What you're looking for: Direct and accurate factual recall from authoritative sources. Inaccuracies or vague responses suggest a fundamental gap or misattribution.

GPT-5.5 Gemini 3.1 Claude Opus 4.7 Grok 4.2
2026 Generics Audit Results

Benchmark results across six molecules

Pilot study executed May 2026. Six of the most commonly prescribed generic molecules in the world. Four frontier models. Ninety-six structured clinical probes. The results were consistent enough to be a finding in themselves. Independent sources dominate the retrieval layer, manufacturer evidence is systematically underrepresented, and in five out of six cases the brand is operating in a failure mode it almost certainly doesn’t know it’s in.

Molecule Mfr-Owned Independent Skeptical SAT Visual Failure Mode
Omeprazole 14% 38% 48%
Mfr (14%)Ind (38%)Skp (48%)
Buried Evidence
Lisinopril 22% 52% 26%
Mfr (22%)Ind (52%)Skp (26%)
Misattributed
Atorvastatin 45% 45% 10%
Mfr (45%)Ind (45%)Skp (10%)
✓ Healthy
Amoxicillin 8% 82% 10%
Mfr (8%)Ind (82%)Skp (10%)
Absent
Metformin 12% 33% 55%
Mfr (12%)Ind (33%)Skp (55%)
Buried Evidence
Ibuprofen 65% 20% 15%
Mfr (65%)Ind (20%)Skp (15%)
Over-Saturated
What to do about it

Three things every evidence-based business needs to do now

The findings are specific to pharma. The implications are not. Any business whose credibility depends on being cited in a clinical answer, a technical recommendation, a procurement decision is potentially exposed to the same structural problem. The retrieval layer doesn’t care how good your evidence is if it can’t find it, read it, or trust who it came from.

  1. 01
    Address your Data Silos

    If your best evidence lives behind a login, a PDF, or a gated portal, it does not exist in the model’s answer. Content built for human consumption in closed systems is invisible to the retrieval layer. For pharma, this means working within MLR compliance to liberate approved clinical data into open, structured, machine-readable formats. For everyone else, the constraint is usually organisational inertia. The fix is the same either way.

  2. 02
    Publish for the Model, then the Human

    Clarity, structured data, and unambiguous attribution are no longer just good content practice. They are the conditions for being cited at all. Your clinical evidence, technical claims, and authoritative content need to be semantically rich enough for an LLM to parse, trust, and reproduce accurately.

  3. 03
    Audit and Deprecate Legacy Web Estates

    Stale pages, superseded claims, and legacy branding from acquisitions and rebrands are actively working against you. The model doesn’t know your corporate history. It just finds the page. Run a SAT audit, identify what’s poisoning your information posture, and remove it.

A note on truth

SAT does not measure whether the model’s answer is clinically correct. It measures whose authority the model relied on to construct it. Those are different questions.
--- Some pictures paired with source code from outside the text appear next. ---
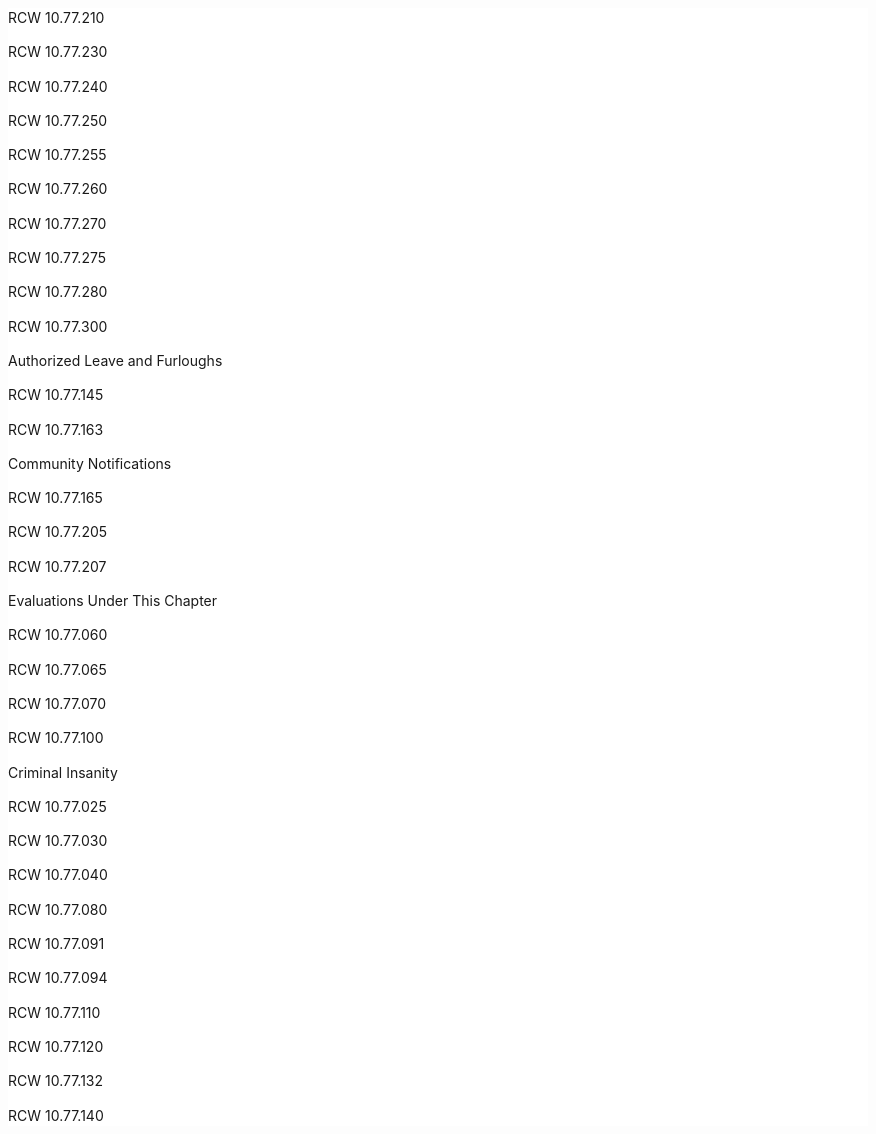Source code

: RCW 10.77.210

RCW 10.77.230

RCW 10.77.240

RCW 10.77.250

RCW 10.77.255

RCW 10.77.260

RCW 10.77.270

RCW 10.77.275

RCW 10.77.280

RCW 10.77.300

Authorized Leave and Furloughs

RCW 10.77.145

RCW 10.77.163

Community Notifications

RCW 10.77.165

RCW 10.77.205

RCW 10.77.207

Evaluations Under This Chapter

RCW 10.77.060

RCW 10.77.065

RCW 10.77.070

RCW 10.77.100

Criminal Insanity

RCW 10.77.025

RCW 10.77.030

RCW 10.77.040

RCW 10.77.080

RCW 10.77.091

RCW 10.77.094

RCW 10.77.110

RCW 10.77.120

RCW 10.77.132

RCW 10.77.140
And in evidence-based fields, the gap between them is where the risk lives.

For future iterations of this study, or if you are thinking of running it yourself, I recommend establishing a clinical baseline using a purpose-built medical LLM — OpenEvidence or a comparable tool trained specifically on peer-reviewed literature — as the reference standard. Not to define truth, but to give the retrieval layer something to be measured against. A frontier model citing the right evidence for the wrong reasons is still a problem. A medical LLM gives you a more defensible benchmark for what good looks like.